SUPPLIED PASSAGE:
**********

If you have more than one house, you can receive exemptions only for your main or principal residence. You must live in this home on January 1. A person may not receive a homestead exemption for more than one residence homestead in the same year.
If you temporarily move away from your home, you can still receive an exemption as long as you intend to return and do not establish another principal residence. “Temporarily” means an absence of less than two years. An absence for military service or a stay in a facility providing services related to health, infirmity or aging, however, may be longer. For instance, if you enter a nursing home, your home still qualifies as your homestead if you intend to return to it, even if you are away for more than two years.
Renting part of your home or using part of it for a business does not disqualify the rest of your home for the exemption.Note: Texas has two distinct laws for designating a homestead. The Texas Tax Code offers homeowners a way to apply for homestead exemptions to reduce local property taxes. The Texas Property Code allows homeowners to designate their homesteads to protect them from a forced sale to satisfy creditors. This law doesn’t, however, protect homeowners from tax foreclosure sales of their homes for delinquent taxes. If you owe property taxes on your home or the IRS they can sell your home to satisfy the taxes. What else is new?
- School Taxes — All Homeowners
Any taxing unit, including a school district, city, county or special district, may offer you an exemption for up to 20 percent of your home’s value, with a minimum of $5,000. For example, if your home is valued at $20,000 and your city offers a 20 percent exemption, your exemption is $5,000, even though 20 percent of $20,000 is $4,000.Each taxing unit decides whether to offer the optional exemption and at what percentage, and must do so before July 1 of the tax year to offer that year. This exemption is added to any other home exemption for which you qualify.
If you are 65 or older, your residence homestead qualifies for more exemptions.
Seniors qualify for a $10,000 homestead exemption for school taxes in addition to the $15,000 exemption offered to all homeowners.
If you qualify for both the $10,000 exemption for over-65 homeowners and the $10,000 exemption for disabled homeowners (see the following section), you must choose one or the other for school taxes; you cannot receive both.

**********

SOURCE EXCERPT:
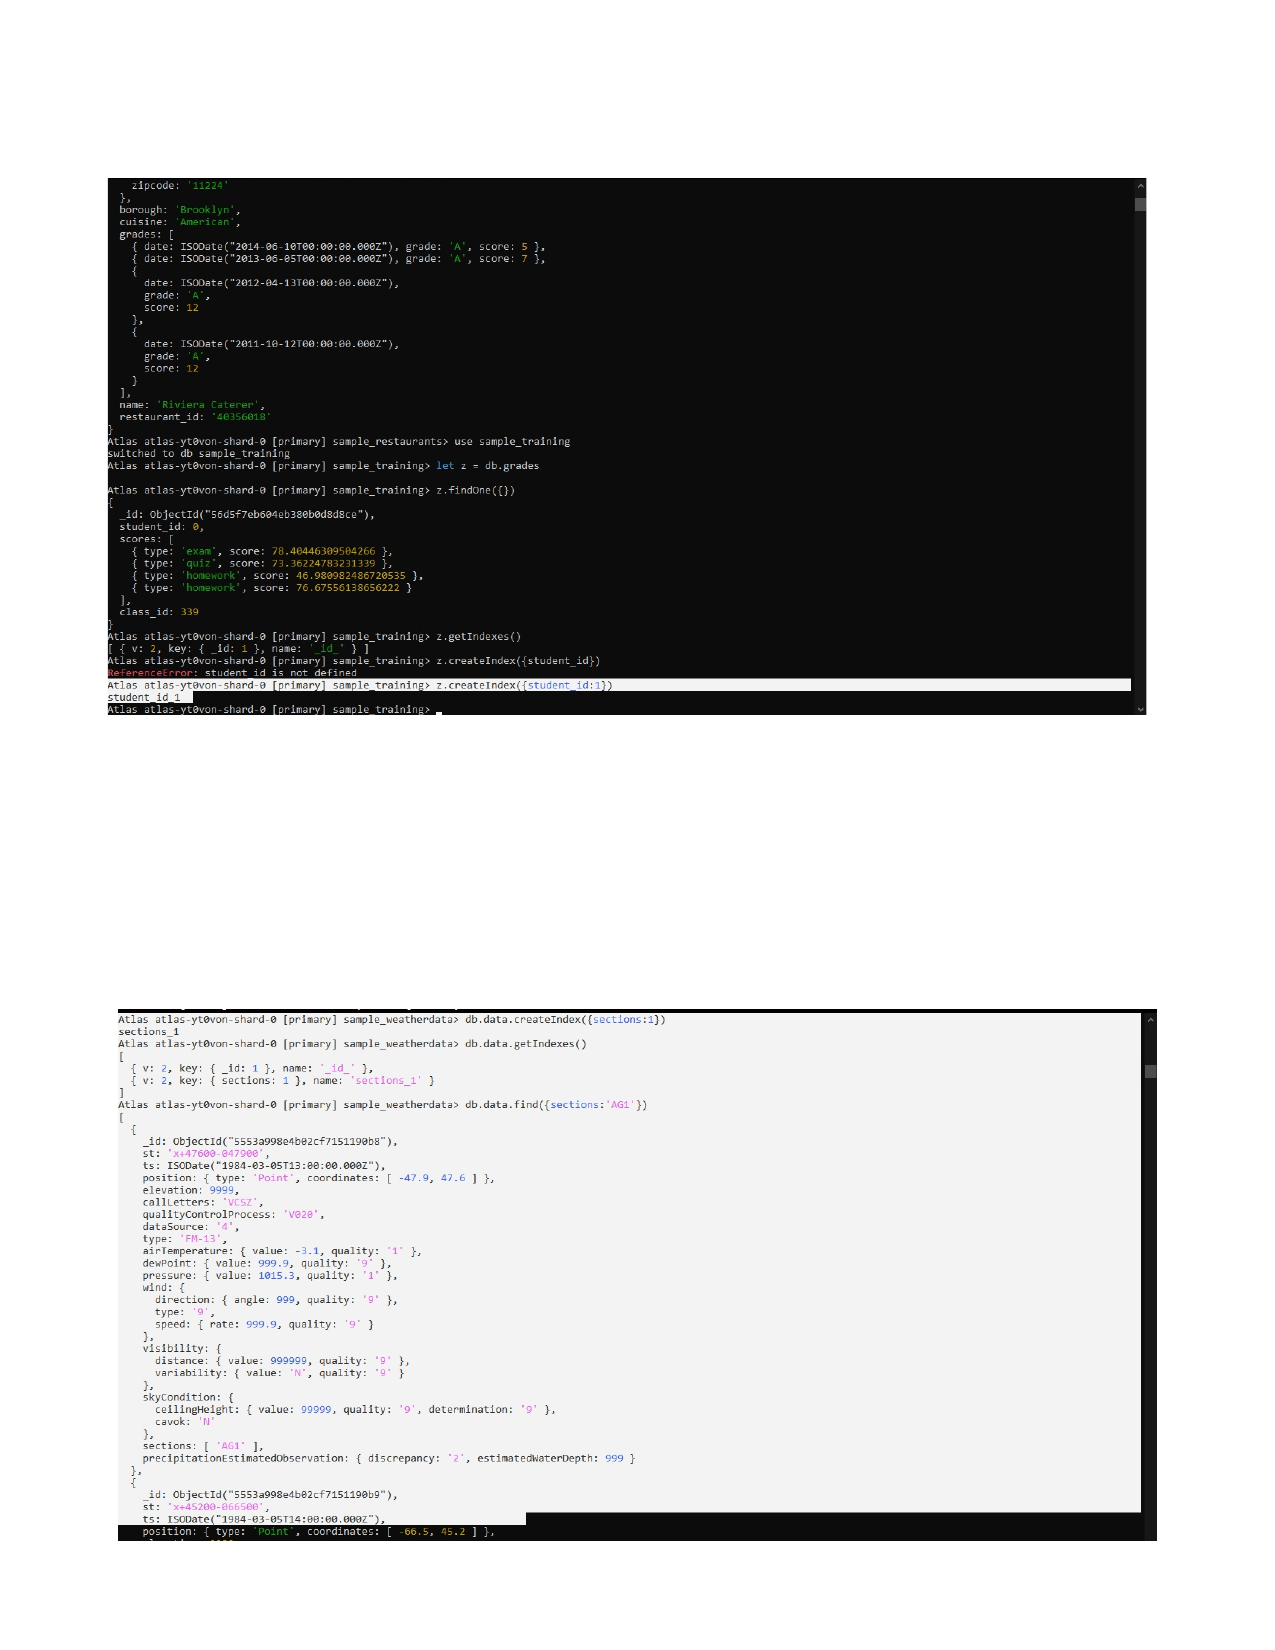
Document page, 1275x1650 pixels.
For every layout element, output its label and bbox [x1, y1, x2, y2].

picture [107, 178, 1147, 715]
picture [118, 1009, 1157, 1541]
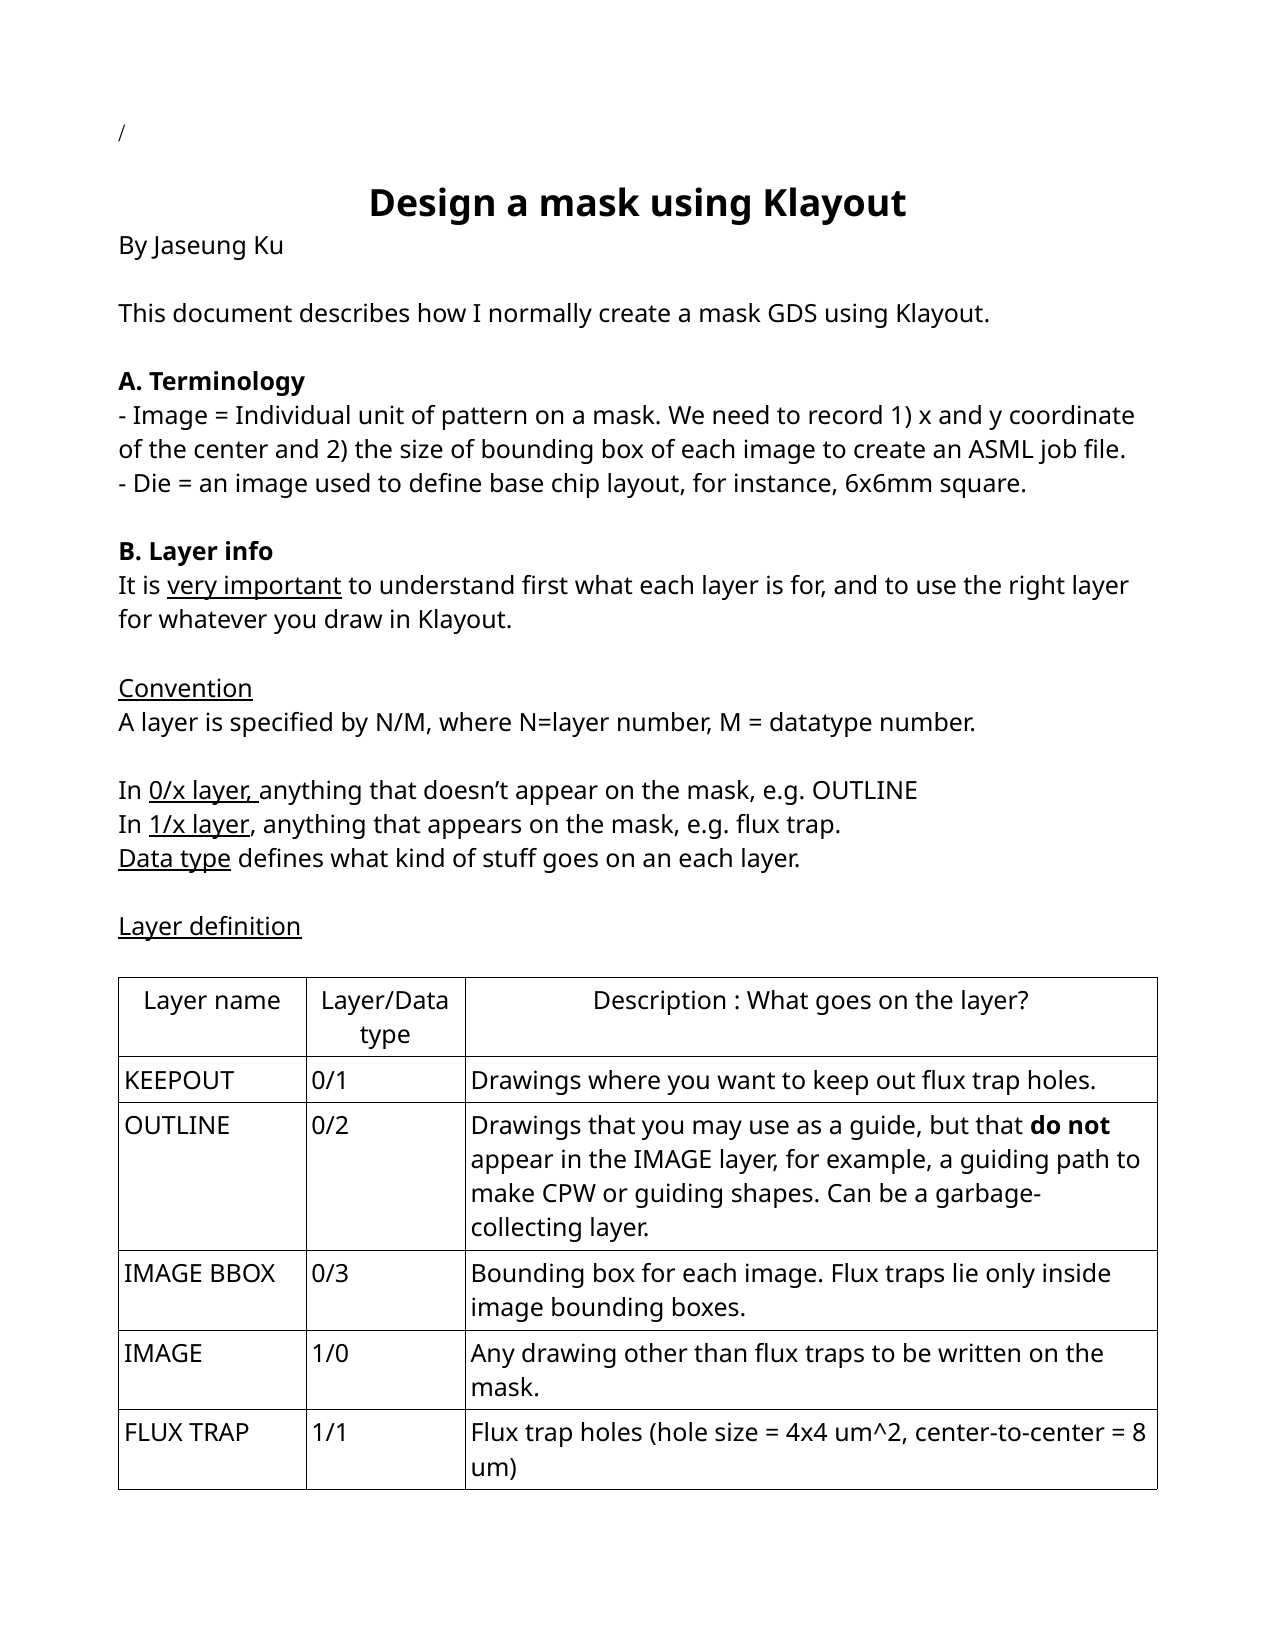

**********

PROBLEM A: Decide whether each statement agrees with the homestead exemption text, answering yes or no and quoting the words that settle it: (i) a homeowner must live in the home on January 1; (ii) renting out part of a home disqualifies the whole home from the exemption; (iii) a homeowner who qualifies for both the over-65 and disabled exemptions may receive both for school taxes.
PROBLEM B: According to the homestead exemption text, by what date must a taxing unit decide to offer the optional percentage exemption for a given tax year?
PROBLEM C: Summarize the homestead exemption text in two sentences.
The lines have no connection to the text about homestead exemptions.

RESULT A:
(i) Yes: "You must live in this home on January 1."
(ii) No: "Renting part of your home or using part of it for a business does not disqualify the rest of your home for the exemption."
(iii) No: "you must choose one or the other for school taxes; you cannot receive both."

RESULT B: Before July 1 of the tax year.

RESULT C: A homestead exemption applies only to a principal residence where the owner lives on January 1, and it survives an absence of less than two years if the owner intends to return, or a longer one for military service or a stay in a facility providing services related to health, infirmity or aging. Any taxing unit may offer an optional exemption of up to 20 percent of a home's value with a $5,000 minimum, and homeowners 65 or older receive an added $10,000 school tax exemption beyond the $15,000 offered to all homeowners.